Just because it's our last edition doesn't mean it's our least; we have lots of great content lined up for you in this issue! Kicking off our feature selections this month is a look at the 30-year progression of water reuse in Colorado. In the 1980s, forward-looking pioneers in Denver anticipated the future need to augment water supplies and implemented a 1-MGD potable water reuse pilot system using secondary effluent from a regional water reclamation facility. They tested and validated treatment processes that would achieve their potable water quality goals—but at the time, there was no need to go any further. Thirty years later, facing a possible water shortage of 560,000 acre-feet by 2050, a coalition of Colorado water providers and industry members conducted another DPR demonstration, building on the groundbreaking work from the 1980s. Click here for the whole story.

You may be familiar with the EPA's WaterSense program, but did you know that it has reduced water usage in the U.S. by 3.4 trillion gallons since its inception in 2006? In this feature article, learn about some of the amazing work being done around the country to encourage water conservation. Here, author Beth Livingston highlights many of the award-winning programs that best capture the water-saving spirit of the WaterSense program.

Imagine if you could predict where your next pipe break would happen. Doug Hatler discusses how machine learning and artificial intelligence are supporting a new way of aligning maintenance, repair, and replacement strategies. With it, he says, utilities can assess the condition of drinking water mains to help them better assess pipe replacement decisions and allocate funding.

Membranes are a big investment and, as such, care must be taken to protect them from breakage. Del Williams explains how prefiltration can protect and extend the life of membrane systems, as well as increase intervals between backwashing or necessary maintenance.
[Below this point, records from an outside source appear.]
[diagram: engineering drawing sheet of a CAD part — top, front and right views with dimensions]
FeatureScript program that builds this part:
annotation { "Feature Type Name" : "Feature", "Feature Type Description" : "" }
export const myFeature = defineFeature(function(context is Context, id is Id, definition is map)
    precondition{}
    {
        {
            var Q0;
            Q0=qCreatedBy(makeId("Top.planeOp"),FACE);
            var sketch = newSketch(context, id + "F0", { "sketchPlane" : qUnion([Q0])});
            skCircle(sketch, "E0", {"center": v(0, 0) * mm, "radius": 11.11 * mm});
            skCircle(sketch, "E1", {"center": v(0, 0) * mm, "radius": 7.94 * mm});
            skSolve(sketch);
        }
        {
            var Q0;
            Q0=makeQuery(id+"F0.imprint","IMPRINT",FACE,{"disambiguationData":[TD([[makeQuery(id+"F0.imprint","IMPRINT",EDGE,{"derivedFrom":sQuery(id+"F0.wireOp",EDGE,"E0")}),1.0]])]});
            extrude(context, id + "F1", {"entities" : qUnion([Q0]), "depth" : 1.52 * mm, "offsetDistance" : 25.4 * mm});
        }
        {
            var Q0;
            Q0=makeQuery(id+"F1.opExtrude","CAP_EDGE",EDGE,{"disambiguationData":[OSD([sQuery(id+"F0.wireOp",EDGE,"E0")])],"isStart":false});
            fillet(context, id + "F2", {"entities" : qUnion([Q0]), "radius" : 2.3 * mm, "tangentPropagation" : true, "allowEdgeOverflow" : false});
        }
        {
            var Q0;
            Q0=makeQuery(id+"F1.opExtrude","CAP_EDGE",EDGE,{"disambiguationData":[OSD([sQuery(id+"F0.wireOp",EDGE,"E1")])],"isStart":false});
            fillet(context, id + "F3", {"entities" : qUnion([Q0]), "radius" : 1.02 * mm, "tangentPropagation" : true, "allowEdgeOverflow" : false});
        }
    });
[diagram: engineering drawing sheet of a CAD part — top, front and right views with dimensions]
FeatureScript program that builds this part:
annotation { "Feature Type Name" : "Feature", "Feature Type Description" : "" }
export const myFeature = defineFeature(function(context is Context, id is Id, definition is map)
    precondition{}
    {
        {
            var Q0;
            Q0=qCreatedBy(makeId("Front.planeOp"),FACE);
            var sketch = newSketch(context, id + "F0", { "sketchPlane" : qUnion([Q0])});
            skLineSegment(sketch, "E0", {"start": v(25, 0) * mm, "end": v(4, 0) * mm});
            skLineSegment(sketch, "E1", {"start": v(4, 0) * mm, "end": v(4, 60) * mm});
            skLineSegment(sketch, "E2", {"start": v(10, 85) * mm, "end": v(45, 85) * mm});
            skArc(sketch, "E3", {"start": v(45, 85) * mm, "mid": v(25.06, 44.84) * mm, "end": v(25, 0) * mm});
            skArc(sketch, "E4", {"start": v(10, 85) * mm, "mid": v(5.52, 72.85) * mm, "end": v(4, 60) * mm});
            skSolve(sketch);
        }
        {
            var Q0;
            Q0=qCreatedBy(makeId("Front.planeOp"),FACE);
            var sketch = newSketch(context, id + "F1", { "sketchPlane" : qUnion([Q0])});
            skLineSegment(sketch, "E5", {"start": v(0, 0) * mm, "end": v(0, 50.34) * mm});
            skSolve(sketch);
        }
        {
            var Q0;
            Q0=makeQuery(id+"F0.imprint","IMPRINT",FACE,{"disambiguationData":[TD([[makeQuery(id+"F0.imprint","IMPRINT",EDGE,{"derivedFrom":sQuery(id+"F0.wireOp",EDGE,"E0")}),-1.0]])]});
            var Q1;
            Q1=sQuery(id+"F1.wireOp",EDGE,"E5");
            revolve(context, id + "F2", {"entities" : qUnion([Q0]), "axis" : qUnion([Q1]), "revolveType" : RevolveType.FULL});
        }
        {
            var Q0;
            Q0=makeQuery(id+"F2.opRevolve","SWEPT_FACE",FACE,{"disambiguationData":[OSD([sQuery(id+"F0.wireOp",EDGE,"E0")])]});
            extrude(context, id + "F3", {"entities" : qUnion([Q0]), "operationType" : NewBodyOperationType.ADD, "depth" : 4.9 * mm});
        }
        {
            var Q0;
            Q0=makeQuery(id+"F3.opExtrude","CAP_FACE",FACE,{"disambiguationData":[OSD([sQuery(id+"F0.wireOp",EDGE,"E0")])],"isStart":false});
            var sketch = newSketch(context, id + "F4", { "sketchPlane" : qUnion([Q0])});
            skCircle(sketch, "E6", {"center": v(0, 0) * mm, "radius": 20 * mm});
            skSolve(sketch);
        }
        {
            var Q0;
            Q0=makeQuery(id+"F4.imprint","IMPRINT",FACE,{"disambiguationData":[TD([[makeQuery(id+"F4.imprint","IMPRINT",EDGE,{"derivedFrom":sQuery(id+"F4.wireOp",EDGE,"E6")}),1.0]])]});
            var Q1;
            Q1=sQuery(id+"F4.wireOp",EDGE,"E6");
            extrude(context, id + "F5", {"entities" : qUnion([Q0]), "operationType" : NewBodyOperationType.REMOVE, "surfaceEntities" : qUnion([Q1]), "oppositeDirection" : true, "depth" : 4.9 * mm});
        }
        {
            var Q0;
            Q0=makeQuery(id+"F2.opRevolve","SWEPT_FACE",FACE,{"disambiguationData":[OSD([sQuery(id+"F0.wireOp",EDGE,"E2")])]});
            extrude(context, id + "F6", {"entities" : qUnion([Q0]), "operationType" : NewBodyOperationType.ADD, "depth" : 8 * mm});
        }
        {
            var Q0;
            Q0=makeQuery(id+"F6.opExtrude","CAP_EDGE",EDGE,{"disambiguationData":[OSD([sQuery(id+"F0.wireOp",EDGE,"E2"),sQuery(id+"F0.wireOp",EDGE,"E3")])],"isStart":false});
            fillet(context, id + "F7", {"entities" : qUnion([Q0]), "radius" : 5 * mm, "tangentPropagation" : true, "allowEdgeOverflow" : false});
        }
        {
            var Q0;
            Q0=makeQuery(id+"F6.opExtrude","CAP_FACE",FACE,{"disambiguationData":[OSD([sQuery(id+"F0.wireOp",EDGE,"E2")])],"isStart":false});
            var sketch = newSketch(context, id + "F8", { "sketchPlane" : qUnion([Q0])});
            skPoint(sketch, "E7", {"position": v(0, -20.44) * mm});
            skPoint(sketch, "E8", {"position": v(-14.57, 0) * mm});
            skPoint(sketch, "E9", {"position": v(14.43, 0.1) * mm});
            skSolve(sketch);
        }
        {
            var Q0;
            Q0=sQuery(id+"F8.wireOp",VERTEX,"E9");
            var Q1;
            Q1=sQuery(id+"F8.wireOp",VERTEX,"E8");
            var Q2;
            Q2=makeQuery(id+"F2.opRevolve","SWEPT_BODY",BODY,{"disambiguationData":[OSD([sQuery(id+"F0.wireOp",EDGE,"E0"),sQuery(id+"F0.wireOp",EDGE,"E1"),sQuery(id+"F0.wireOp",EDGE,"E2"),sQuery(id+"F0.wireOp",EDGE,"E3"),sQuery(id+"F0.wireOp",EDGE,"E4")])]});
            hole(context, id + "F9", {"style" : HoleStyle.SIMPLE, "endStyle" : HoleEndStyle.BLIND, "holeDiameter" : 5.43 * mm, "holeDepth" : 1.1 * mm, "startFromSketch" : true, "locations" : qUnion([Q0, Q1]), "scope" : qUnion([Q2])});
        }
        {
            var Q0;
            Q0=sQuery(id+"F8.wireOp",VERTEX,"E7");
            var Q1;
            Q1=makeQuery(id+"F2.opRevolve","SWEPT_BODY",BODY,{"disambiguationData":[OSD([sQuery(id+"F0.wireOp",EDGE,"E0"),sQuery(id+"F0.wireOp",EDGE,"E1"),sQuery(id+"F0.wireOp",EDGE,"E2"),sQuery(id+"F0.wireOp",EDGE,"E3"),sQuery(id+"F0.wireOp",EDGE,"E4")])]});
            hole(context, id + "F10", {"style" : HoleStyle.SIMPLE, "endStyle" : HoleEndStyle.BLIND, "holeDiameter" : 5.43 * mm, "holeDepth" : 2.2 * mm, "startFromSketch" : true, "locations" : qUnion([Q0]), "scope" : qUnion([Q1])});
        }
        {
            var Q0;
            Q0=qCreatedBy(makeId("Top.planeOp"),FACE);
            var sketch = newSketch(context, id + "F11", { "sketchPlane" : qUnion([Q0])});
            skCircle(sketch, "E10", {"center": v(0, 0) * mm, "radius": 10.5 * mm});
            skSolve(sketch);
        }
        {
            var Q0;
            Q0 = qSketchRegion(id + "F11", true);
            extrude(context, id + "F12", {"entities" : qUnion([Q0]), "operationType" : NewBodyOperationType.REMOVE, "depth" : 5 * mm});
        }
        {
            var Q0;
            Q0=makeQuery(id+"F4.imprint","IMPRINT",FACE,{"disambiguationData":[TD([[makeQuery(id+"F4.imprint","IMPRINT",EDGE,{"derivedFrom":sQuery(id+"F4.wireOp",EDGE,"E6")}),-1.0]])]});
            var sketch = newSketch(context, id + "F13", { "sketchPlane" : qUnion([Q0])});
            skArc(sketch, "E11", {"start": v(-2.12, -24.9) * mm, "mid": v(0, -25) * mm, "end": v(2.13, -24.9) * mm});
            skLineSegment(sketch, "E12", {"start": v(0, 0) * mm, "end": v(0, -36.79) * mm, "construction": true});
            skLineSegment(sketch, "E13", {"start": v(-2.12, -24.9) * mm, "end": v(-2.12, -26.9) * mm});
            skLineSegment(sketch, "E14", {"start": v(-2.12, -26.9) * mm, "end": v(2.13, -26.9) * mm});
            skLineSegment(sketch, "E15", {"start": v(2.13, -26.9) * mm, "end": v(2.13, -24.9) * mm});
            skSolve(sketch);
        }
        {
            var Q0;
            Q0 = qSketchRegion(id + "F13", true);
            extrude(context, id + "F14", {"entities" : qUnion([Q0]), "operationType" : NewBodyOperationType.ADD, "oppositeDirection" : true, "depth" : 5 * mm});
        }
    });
Back in 2004, water control gates at the W.B. Casey Water Resource Recovery Facility were installed and operated flawlessly for over a decade. But in 2015, damage in the facility's pipeline rendered the gates inoperable. Facility staff were sure the gates would need to be repaired or replaced, but they were surprised at what they found during inspection. Click here  to read more.

As buried pipes age, the incidence of leaks and water main breaks escalates, resulting in disruption, water loss, and costly repairs. Chad Atcheson explains how the use of spray-in-place pipe rehabilitation provides an alternative to traditional methods, offering a new tool to extend the life of existing pipes.

Leaks in plumbing systems can cost school districts thousands of dollars a year and cause potentially long-term damage to building infrastructure. But, as Fadi Kiameh explains, school districts can create a learning environment that is on the cutting edge of both education and environmental efficiency by investing in water conservation solutions. The Trenton (Tenn.) Special School District is a great example, and it used an energy performance contract to offset the cost of the project.

We hope you enjoy this final edition of Water Efficiency. We bid you a fond farewell and thank you for reading!